On September 29, 2020, CLS’ Center for Law and Religious Freedom filed an amicus brief with the Supreme Court in support of Uzuegbunam. In its brief, the Center argued that the award of nominal damages is an important form of judicial relief that provides a remedy to people whose rights have been violated. Nominal damages are a particularly important form of relief for college students, such as Uzuegbunam, whose rights are violated because they are likely to graduate in the years that it takes cases to wind their way through the court system. If relief for past violations (nominal damages) is tied to relief preventing future violations (injunctive and declaratory relief), then many students will be left with no ability to turn to the courts when their constitutional rights are violated.
On March 8, 2021, the U.S. Supreme Court sided with Uzuegbunam. The 8-1 decision, authored by Justice Clarence Thomas, said that Chike Uzuegbunam – who was silenced by Georgia Gwinnett College officials even after he had obtained a permit to proselytize and handout religious literature – can seek nominal damages despite the fact that the school ultimately changed course and Uzuegbunam subsequently graduated.
“For purposes of this appeal, it is undisputed that Uzuegbunam experienced a completed violation of his constitutional rights when respondents enforced their speech policies against him,” Thomas wrote. “Because ‘every violation [of a right] imports damage,’ … nominal damages can redress Uzuegbunam’s injury even if he cannot or chooses not to quantify that harm in economic terms.”
The Supreme Court reversed the Eleventh Circuit panel’s opinion, holding that “an award of nominal damages by itself can redress a past injury.” The Eleventh Circuit then reversed the district court’s dismissal and remanded the case for further proceedings consistent with the Supreme Court’s decision.

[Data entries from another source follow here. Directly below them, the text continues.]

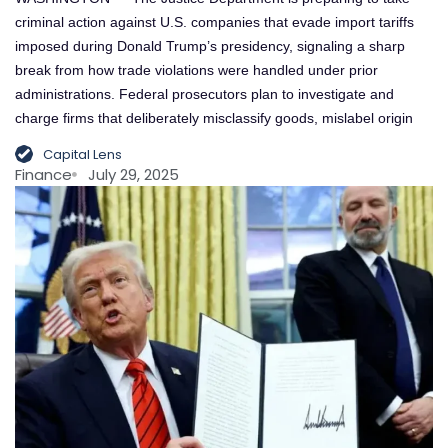
criminal action against U.S. companies that evade import tariffs
imposed during Donald Trump’s presidency, signaling a sharp
break from how trade violations were handled under prior
administrations. Federal prosecutors plan to investigate and
charge firms that deliberately misclassify goods, mislabel origin
Capital Lens
Finance
July 29, 2025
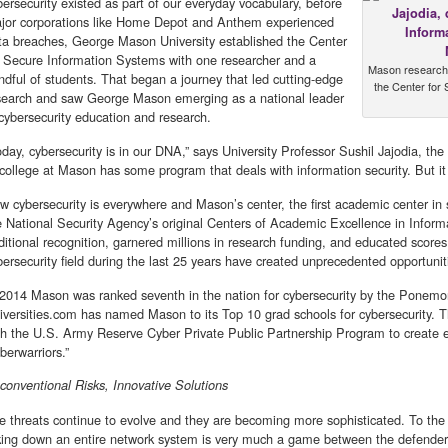
bersecurity existed as part of our everyday vocabulary, before
jor corporations like Home Depot and Anthem experienced
ta breaches, George Mason University established the Center
r Secure Information Systems with one researcher and a
Mason research p
ndful of students. That began a journey that led cutting-edge
the Center for
search and saw George Mason emerging as a national leader
 cybersecurity education and research.
oday, cybersecurity is in our DNA,” says University Professor Sushil Jajodia, the 
 college at Mason has some program that deals with information security. But it
w cybersecurity is everywhere and Mason’s center, the first academic center in s
e National Security Agency’s original Centers of Academic Excellence in Infor
ditional recognition, garnered millions in research funding, and educated score
bersecurity field during the last 25 years have created unprecedented opportunit
 2014 Mason was ranked seventh in the nation for cybersecurity by the Ponemon 
iversities.com has named Mason to its Top 10 grad schools for cybersecurity. Th
th the U.S. Army Reserve Cyber Private Public Partnership Program to create e
berwarriors.”
conventional Risks, Innovative Solutions
e threats continue to evolve and they are becoming more sophisticated. To the 
king down an entire network system is very much a game between the defender 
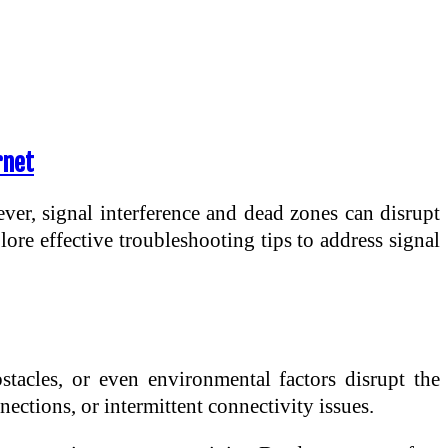
rnet
ever, signal interference and dead zones can disrupt
lore effective troubleshooting tips to address signal
tacles, or even environmental factors disrupt the
ections, or intermittent connectivity issues.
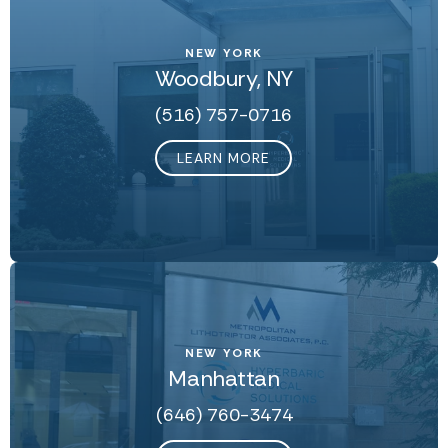
NEW YORK
Woodbury, NY
(516) 757-0716
LEARN MORE
NEW YORK
Manhattan
(646) 760-3474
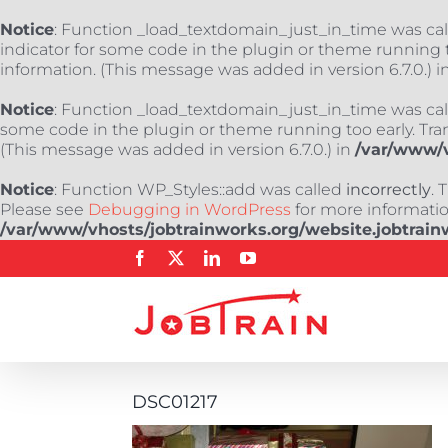
Notice
: Function _load_textdomain_just_in_time was ca
indicator for some code in the plugin or theme running t
information. (This message was added in version 6.7.0.) i
Notice
: Function _load_textdomain_just_in_time was ca
some code in the plugin or theme running too early. Tra
(This message was added in version 6.7.0.) in
/var/www/v
Notice
: Function WP_Styles::add was called
incorrectly
. 
Please see
Debugging in WordPress
for more information
/var/www/vhosts/jobtrainworks.org/website.jobtrain
Skip
Facebook
X
LinkedIn
YouTube
to
content
DSC01217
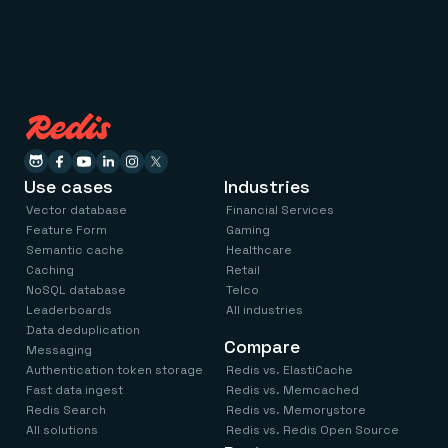
Use cases
Industries
Vector database
Financial Services
Feature Form
Gaming
Semantic cache
Healthcare
Caching
Retail
NoSQL database
Telco
Leaderboards
All industries
Data deduplication
Compare
Messaging
Authentication token storage
Redis vs. ElastiCache
Fast data ingest
Redis vs. Memcached
Redis Search
Redis vs. Memorystore
All solutions
Redis vs. Redis Open Source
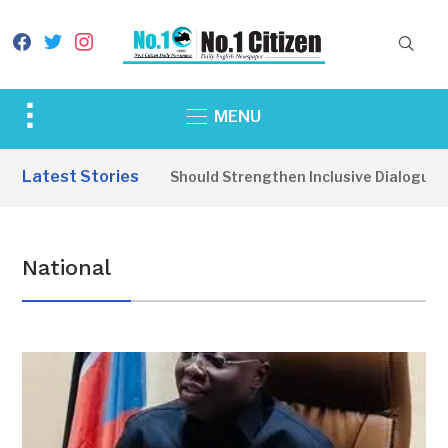
facebook
twitter
instagram
Toggle
MENU
sidebar
&
Latest Stories
e Parties Should Strengthen Inclusive Dialogue for Smooth El
navigation
National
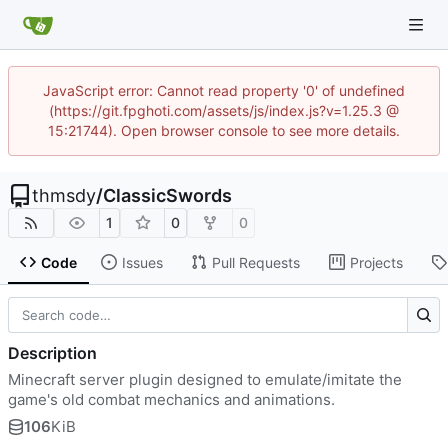
JavaScript error: Cannot read property '0' of undefined
(https://git.fpghoti.com/assets/js/index.js?v=1.25.3 @
15:21744). Open browser console to see more details.
thmsdy
/
ClassicSwords
1
0
0
Code
Issues
Pull Requests
Projects
Description
Minecraft server plugin designed to emulate/imitate the
game's old combat mechanics and animations.
106
KiB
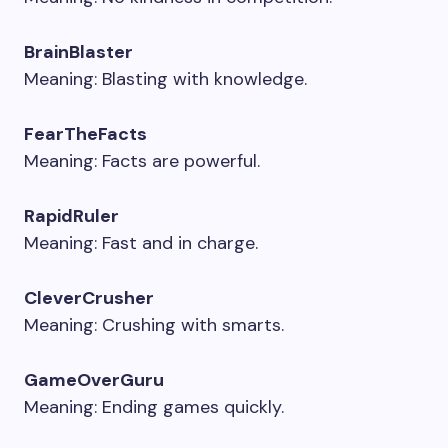
BrainBlaster
Meaning: Blasting with knowledge.
FearTheFacts
Meaning: Facts are powerful.
RapidRuler
Meaning: Fast and in charge.
CleverCrusher
Meaning: Crushing with smarts.
GameOverGuru
Meaning: Ending games quickly.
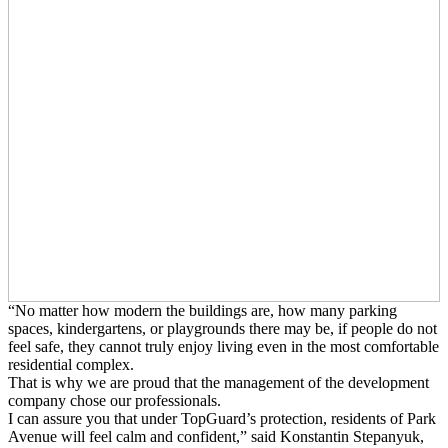
“No matter how modern the buildings are, how many parking
spaces, kindergartens, or playgrounds there may be, if people do not
feel safe, they cannot truly enjoy living even in the most comfortable
residential complex.
That is why we are proud that the management of the development
company chose our professionals.
I can assure you that under TopGuard’s protection, residents of Park
Avenue will feel calm and confident,” said Konstantin Stepanyuk,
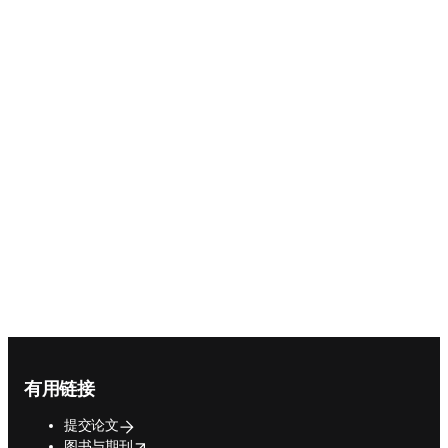
Confidence in Research
brings together the voices,
insights, and ideas shaping
the future of science
Explore the hub
Footer navigation
有用链接
提交论文
opens in new tab/window
图书与期刊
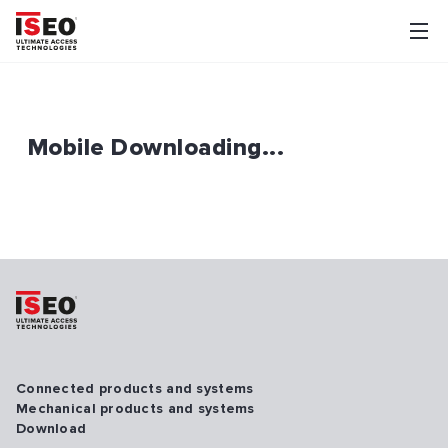
Mobile Downloading...
Connected products and systems
Mechanical products and systems
Download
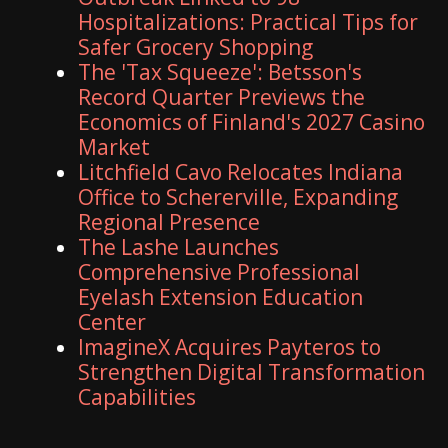
Hospitalizations: Practical Tips for
Safer Grocery Shopping
The 'Tax Squeeze': Betsson's
Record Quarter Previews the
Economics of Finland's 2027 Casino
Market
Litchfield Cavo Relocates Indiana
Office to Schererville, Expanding
Regional Presence
The Lashe Launches
Comprehensive Professional
Eyelash Extension Education
Center
ImagineX Acquires Payteros to
Strengthen Digital Transformation
Capabilities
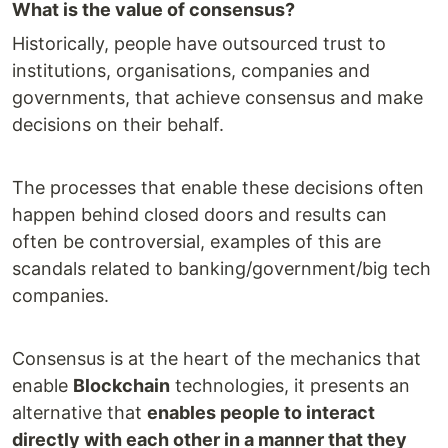
What is the value of consensus?
Historically, people have outsourced trust to
institutions, organisations, companies and
governments, that achieve consensus and make
decisions on their behalf.
The processes that enable these decisions often
happen behind closed doors and results can
often be controversial, examples of this are
scandals related to banking/government/big tech
companies.
Consensus is at the heart of the mechanics that
enable
Blockchain
technologies, it presents an
alternative that
enables people to interact
directly with each other in a manner that they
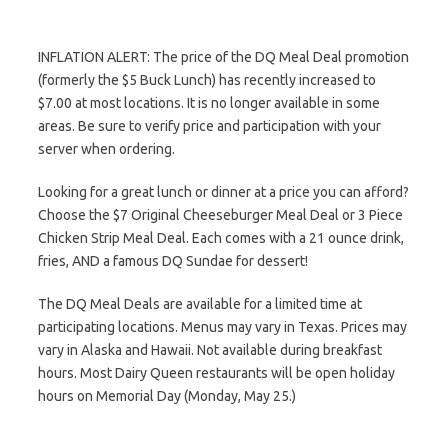
INFLATION ALERT: The price of the DQ Meal Deal promotion
(formerly the $5 Buck Lunch) has recently increased to
$7.00 at most locations. It is no longer available in some
areas. Be sure to verify price and participation with your
server when ordering.
Looking for a great lunch or dinner at a price you can afford?
Choose the $7 Original Cheeseburger Meal Deal or 3 Piece
Chicken Strip Meal Deal. Each comes with a 21 ounce drink,
fries, AND a famous DQ Sundae for dessert!
The DQ Meal Deals are available for a limited time at
participating locations. Menus may vary in Texas. Prices may
vary in Alaska and Hawaii. Not available during breakfast
hours. Most Dairy Queen restaurants will be open holiday
hours on Memorial Day (Monday, May 25.)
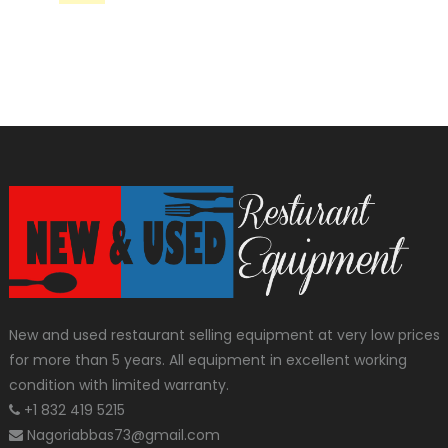
New and used restaurant selling equipment at very low prices
for more than 5 years. All equipment in excellent working
condition with limited warranty.
+1 832 419 5215
Nagoriabbas73@gmail.com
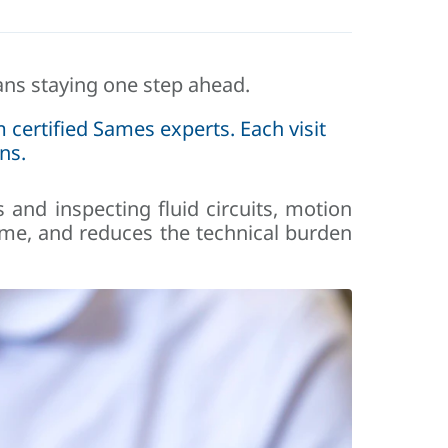
s staying one step ahead.
 certified Sames experts. Each visit
ns.
s and inspecting fluid circuits, motion
ime, and reduces the technical burden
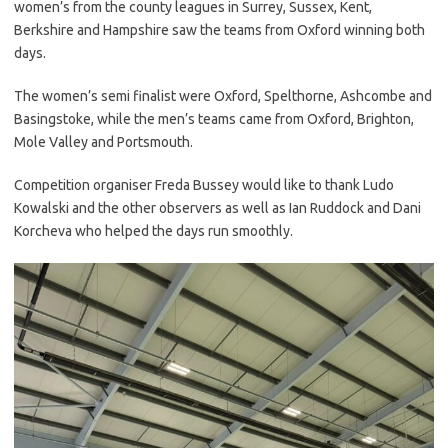
women’s from the county leagues in Surrey, Sussex, Kent,
Berkshire and Hampshire saw the teams from Oxford winning both
days.
The women’s semi finalist were Oxford, Spelthorne, Ashcombe and
Basingstoke, while the men’s teams came from Oxford, Brighton,
Mole Valley and Portsmouth.
Competition organiser Freda Bussey would like to thank Ludo
Kowalski and the other observers as well as Ian Ruddock and Dani
Korcheva who helped the days run smoothly.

Finding themselves back in the district court, on June 22, 2021, Defendants sought to obtain dismissal of the case by depositing nominal damages of $2 with the court and having it paid over to Plaintiffs. On December 22, 2021, the district court held that the proposed actions by Defendants would not moot the case and ruled the lawsuit should move forward on its merits. In so doing, the district court ruled that government officials cannot escape the U.S. Supreme Court’s decision that they can be held accountable for violating constitutionally protected freedoms.